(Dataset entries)
++++

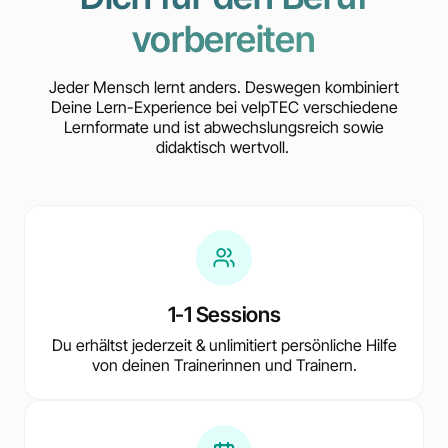
vorbereiten
Jeder Mensch lernt anders. Deswegen kombiniert
Deine Lern-Experience bei velpTEC verschiedene
Lernformate und ist abwechslungsreich sowie
didaktisch wertvoll.
1-1 Sessions
Du erhältst jederzeit & unlimitiert persönliche Hilfe
von deinen Trainerinnen und Trainern.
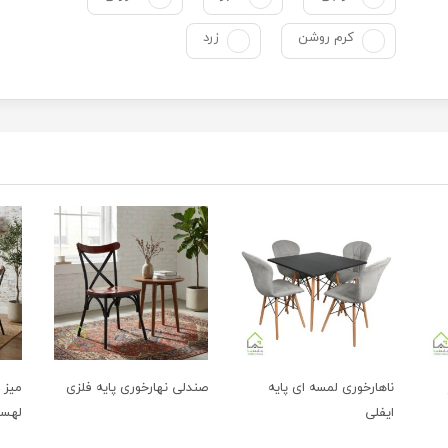
کرم روشن
زرد
ناهارخوری لمسه ای پایه
صندلی نهارخوری پایه فلزی
میز 
ایفلی
لهست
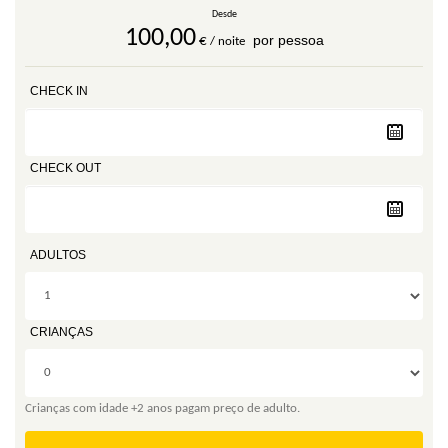
Desde
100,00
por pessoa
€
/ noite
CHECK IN
CHECK OUT
ADULTOS
CRIANÇAS
Crianças com idade +2 anos pagam preço de adulto.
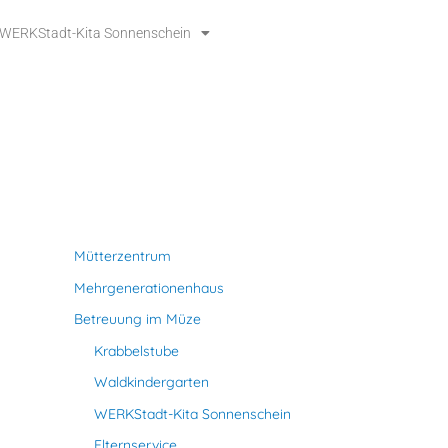
WERKStadt-Kita Sonnenschein
Mütterzentrum
Mehrgenerationenhaus
Betreuung im Müze
Krabbelstube
Waldkindergarten
WERKStadt-Kita Sonnenschein
Elternservice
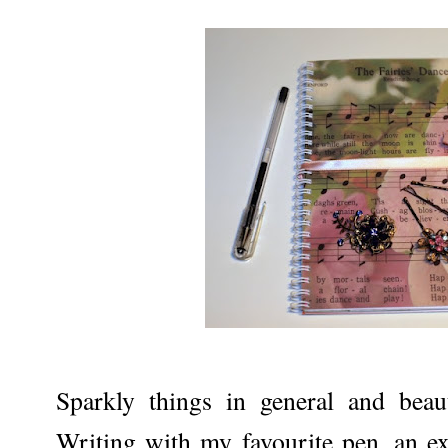
Sparkly things in general and bea
Writing with my favourite pen, an e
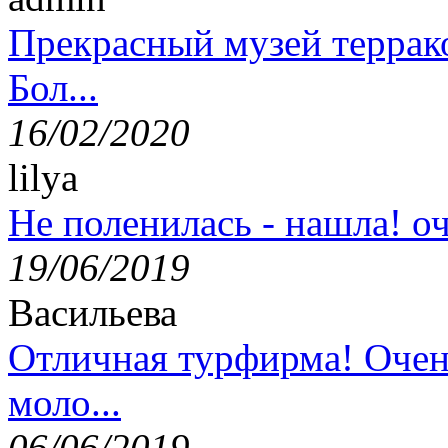
Прекрасный музей террак
Бол...
16/02/2020
lilya
Не поленилась - нашла! оч
19/06/2019
Васильева
Отличная турфирма! Очен
моло...
06/06/2019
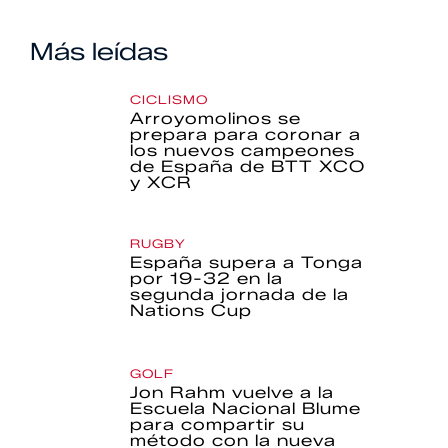
Más leídas
CICLISMO
Arroyomolinos se
prepara para coronar a
los nuevos campeones
de España de BTT XCO
y XCR
RUGBY
España supera a Tonga
por 19-32 en la
segunda jornada de la
Nations Cup
GOLF
Jon Rahm vuelve a la
Escuela Nacional Blume
para compartir su
método con la nueva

++++

→ **Work item**
Write out the records exactly. Do not carry the pictures over.

→ **Written answer**
vorbereiten
Jeder Mensch lernt anders. Deswegen kombiniert
Deine Lern-Experience bei velpTEC verschiedene
Lernformate und ist abwechslungsreich sowie
didaktisch wertvoll.
1-1 Sessions
Du erhältst jederzeit & unlimitiert persönliche Hilfe
von deinen Trainerinnen und Trainern.
کرم روشن
زرد
ناهارخوری لمسه ای پایه
صندلی نهارخوری پایه فلزی
میز 
ایفلی
لهست
Desde
100,00
por pessoa
€
/ noite
CHECK IN
CHECK OUT
ADULTOS
CRIANÇAS
Crianças com idade +2 anos pagam preço de adulto.
WERKStadt-Kita Sonnenschein
Mütterzentrum
Mehrgenerationenhaus
Betreuung im Müze
Krabbelstube
Waldkindergarten
WERKStadt-Kita Sonnenschein
Elternservice
Sparkly things in general and bea
Writing with my favourite pen, an e
Прекрасный музей террак
Бол...
16/02/2020
lilya
Не поленилась - нашла! оч
19/06/2019
Васильева
Отличная турфирма! Очен
моло...
06/06/2019
Más leídas
CICLISMO
Arroyomolinos se
prepara para coronar a
los nuevos campeones
de España de BTT XCO
y XCR
RUGBY
España supera a Tonga
por 19-32 en la
segunda jornada de la
Nations Cup
GOLF
Jon Rahm vuelve a la
Escuela Nacional Blume
para compartir su
método con la nueva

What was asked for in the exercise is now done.